Sokurov’s Lofty Museology
Alexander Sokurov’s Francofonia (2015)

After his tetralogy on 20th century dictators, Sokurov’s new film continues to explore political tragedy, this time through art. The setting is Paris, the Louvre, once said to be the center of the world. Although at times confusing in its free-associative style, the film depicts three distinct historical periods of the museum. First, its beginnings during the French Revolution and its expansion under Napoleon, who pillared a considerable amount of masterpieces during his military campaigns. In a second narrative, Sokurov portrays the museum’s fate under the German occupation during the Second World War, when its treasures were threatened to be relocated to Germany. Lastly, there are few, but nevertheless important allusions to the museum’s role in the perilous setting of contemporary globalization. All three periods lead Sokurov to meditate on the purpose of art and its complex and often corrupted relationship with ownership and power.

The part about the Revolution and Napoleon displays a conflict between the museum’s democratic origins and its subsequent imperial development. Before the Revolution of 1789, the Louvre used to be, along with Versailles, the most important seat of French royalty. But the first Republic turned the palace into the world’s first public museum, making openly accessible a vast collection of art that was hitherto only visible to the noble eye. In Sokurov’s film, these revolutionary origins are symbolized through Marianne (played by Johanna Korthals Altes), the personification of revolutionary France, who creeps through the galleries shouting “liberté, égalité, fraternité”. Her antagonist is Napoleon himself (Vincent Nemeth), who’s also in the museum, pirouetting through the palace’s vast halls shouting “c’est moi” and proudly lauding the connoisseurship of his artistic advisers. Revolutionary ideas of freely accessible art succumb to the greedy obsessions of an autocratic madman. How can enlightenment values of, say, free artistic education, survive if the artworks needed for that are acquired through plunder?

The relationship between art, ownership and power is also at the center of the second narrative, which is set during the German occupation of Paris. Not unlike Napoleon, the Nazis wanted to transfer the artistic treasures of their conquests to Germany. But by the time they reached Paris in June 1940, the paintings had already been safely hidden in various Chateaus.
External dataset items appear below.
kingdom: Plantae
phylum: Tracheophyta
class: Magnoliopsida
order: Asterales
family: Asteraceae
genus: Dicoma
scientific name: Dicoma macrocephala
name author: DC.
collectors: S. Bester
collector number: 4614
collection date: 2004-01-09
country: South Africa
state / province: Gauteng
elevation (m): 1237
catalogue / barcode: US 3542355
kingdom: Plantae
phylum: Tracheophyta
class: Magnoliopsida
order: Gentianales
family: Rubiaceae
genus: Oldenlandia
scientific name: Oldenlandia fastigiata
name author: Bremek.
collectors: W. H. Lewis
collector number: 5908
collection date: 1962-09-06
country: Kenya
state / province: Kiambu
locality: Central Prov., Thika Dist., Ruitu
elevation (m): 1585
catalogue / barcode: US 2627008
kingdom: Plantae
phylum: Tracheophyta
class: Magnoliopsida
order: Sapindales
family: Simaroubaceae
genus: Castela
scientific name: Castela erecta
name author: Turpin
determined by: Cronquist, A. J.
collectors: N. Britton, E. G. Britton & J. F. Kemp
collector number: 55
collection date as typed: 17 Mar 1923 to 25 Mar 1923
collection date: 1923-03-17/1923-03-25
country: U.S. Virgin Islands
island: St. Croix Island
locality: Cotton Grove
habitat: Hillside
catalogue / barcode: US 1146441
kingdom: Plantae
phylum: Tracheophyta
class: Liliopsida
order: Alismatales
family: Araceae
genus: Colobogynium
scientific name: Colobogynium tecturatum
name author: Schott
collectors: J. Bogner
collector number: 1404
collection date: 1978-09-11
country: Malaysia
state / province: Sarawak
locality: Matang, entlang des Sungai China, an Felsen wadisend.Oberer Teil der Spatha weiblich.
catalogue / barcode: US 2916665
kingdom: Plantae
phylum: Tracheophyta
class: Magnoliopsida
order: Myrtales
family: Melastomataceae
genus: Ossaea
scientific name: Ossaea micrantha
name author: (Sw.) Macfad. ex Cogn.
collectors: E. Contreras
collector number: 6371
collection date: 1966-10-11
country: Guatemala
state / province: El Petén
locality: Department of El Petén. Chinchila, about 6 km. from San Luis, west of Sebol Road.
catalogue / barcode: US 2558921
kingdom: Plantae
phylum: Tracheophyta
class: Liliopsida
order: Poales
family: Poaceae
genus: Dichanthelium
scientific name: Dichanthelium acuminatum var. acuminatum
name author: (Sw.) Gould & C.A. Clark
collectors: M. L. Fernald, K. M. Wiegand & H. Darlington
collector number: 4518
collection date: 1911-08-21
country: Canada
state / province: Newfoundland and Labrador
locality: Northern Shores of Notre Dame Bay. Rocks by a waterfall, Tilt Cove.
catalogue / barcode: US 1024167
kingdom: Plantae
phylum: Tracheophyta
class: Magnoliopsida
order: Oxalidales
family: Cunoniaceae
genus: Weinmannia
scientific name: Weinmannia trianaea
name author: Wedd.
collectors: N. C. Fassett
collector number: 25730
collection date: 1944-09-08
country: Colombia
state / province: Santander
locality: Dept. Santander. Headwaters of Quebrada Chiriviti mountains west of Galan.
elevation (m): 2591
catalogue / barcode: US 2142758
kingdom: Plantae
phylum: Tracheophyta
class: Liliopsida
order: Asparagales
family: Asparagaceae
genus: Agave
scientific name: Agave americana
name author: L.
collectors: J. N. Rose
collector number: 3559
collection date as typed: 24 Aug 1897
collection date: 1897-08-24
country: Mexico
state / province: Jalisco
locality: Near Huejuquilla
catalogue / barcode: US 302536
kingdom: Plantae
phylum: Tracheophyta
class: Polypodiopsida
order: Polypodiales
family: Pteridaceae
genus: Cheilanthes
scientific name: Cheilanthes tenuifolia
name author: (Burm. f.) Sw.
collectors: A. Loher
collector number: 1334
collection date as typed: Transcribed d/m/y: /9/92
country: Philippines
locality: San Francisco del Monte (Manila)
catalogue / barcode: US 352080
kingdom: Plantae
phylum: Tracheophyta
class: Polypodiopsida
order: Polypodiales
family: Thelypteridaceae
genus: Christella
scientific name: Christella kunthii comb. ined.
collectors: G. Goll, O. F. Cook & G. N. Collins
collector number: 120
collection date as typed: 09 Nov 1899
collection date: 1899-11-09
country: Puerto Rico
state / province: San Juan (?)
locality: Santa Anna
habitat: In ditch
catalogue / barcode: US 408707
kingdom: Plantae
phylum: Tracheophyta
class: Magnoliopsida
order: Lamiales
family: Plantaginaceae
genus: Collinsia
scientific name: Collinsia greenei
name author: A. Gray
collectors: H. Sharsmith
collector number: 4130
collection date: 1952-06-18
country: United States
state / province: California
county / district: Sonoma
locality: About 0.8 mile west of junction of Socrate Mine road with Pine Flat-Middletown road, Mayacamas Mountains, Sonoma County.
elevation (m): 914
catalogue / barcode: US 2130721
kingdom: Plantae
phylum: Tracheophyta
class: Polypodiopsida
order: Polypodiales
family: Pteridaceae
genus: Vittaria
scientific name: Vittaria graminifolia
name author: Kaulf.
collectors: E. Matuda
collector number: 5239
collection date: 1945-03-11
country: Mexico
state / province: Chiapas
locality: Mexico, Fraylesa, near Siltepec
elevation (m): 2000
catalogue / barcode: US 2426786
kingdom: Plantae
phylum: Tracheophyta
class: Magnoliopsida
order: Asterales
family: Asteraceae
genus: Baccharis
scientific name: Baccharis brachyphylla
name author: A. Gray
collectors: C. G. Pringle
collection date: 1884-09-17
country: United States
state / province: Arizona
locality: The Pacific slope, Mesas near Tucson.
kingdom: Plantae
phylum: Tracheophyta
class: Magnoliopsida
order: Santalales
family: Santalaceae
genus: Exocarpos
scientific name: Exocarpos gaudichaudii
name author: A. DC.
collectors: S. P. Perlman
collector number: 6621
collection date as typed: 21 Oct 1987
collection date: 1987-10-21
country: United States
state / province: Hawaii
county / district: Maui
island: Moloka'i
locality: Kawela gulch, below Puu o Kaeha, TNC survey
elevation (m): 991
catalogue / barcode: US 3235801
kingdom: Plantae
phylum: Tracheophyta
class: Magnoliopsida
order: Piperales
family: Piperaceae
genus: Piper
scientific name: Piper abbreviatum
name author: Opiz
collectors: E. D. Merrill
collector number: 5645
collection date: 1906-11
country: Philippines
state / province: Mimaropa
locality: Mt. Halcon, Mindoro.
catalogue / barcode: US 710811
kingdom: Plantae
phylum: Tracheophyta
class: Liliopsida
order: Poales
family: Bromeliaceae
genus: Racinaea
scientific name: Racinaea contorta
Sokurov focuses on the relationship between Franz von Wolff-Metternich (Benjamin Utzerath) who had the mission to bring the artworks “heim ins reich”, and the museum’s director Jacques Jaujard (Louis-Do de Lencquesaing) who initiated their relocation. Wolff-Metterich, however, deeply concerned about the survival of the works, pretended not to know anything about Jaujard’s activities, thus saving them from the risk of being destroyed by the war. It is historical irony that the two men would sacrifice their enmity for the survival of art, thereby reestablishing some of the enlightenment values Napoleon destroyed.

A final, more contemporary narrative shows Sokurov video-calling a captain storm struck on a cargo-ship, apparently freighting works of art across the ocean. Here again, the artworks are endangered by the political circumstances, this time of globalization. Is it really necessary to ship invaluable treasures of human history through storms to please the consumerist needs of tourists?

The question of the protection and property rights of art is certainly an important one, and has only recently become more relevant with the destruction of Palmyra by ISIS. The question also appears to have at least some importance for cinema, and with last year’s reintroduction of censorship laws, for Russian cinema in particular.

For all its homage to enlightenment, however, a rather naïve belief in creative independence runs through Sokurov’s film. At no point does it appear to occur to him that artworks may, at another point in history, have been complicit in the power struggles surrounding them. From the Assyrian statues to the Flemish portraits of noblemen that show up in the film, few, if any, of the artworks have been created in a context of political innocence. Yet Sokurov treats artworks like victims, and, in the rather turbulent political moments he decided to chose, increasingly as sacred martyrs completely removed from any kind of worldly associations. Beauty and goodness are one. Did it not appear to the director that this approach to art is at least as contradictory as the history of its ownership?

In the end Sokurov’s understanding of art is far removed from the democratic nostalgia of his Marianne. His fascination for the values of cultural heritage propagate a peculiar kind of elitism – the idea of the museum as the royal seat of the world’s great civilizations. Would Sokurov, for example, feel at home in Frederick Wiseman’s extremely worldly take on the British National Gallery? Instead of imagining a private Parthenon of timeless creativity, Wiseman’s museum is populated by personnel, interpretation, restoration, intrigue, budget cuts, in short, the stuff civilizations are made of.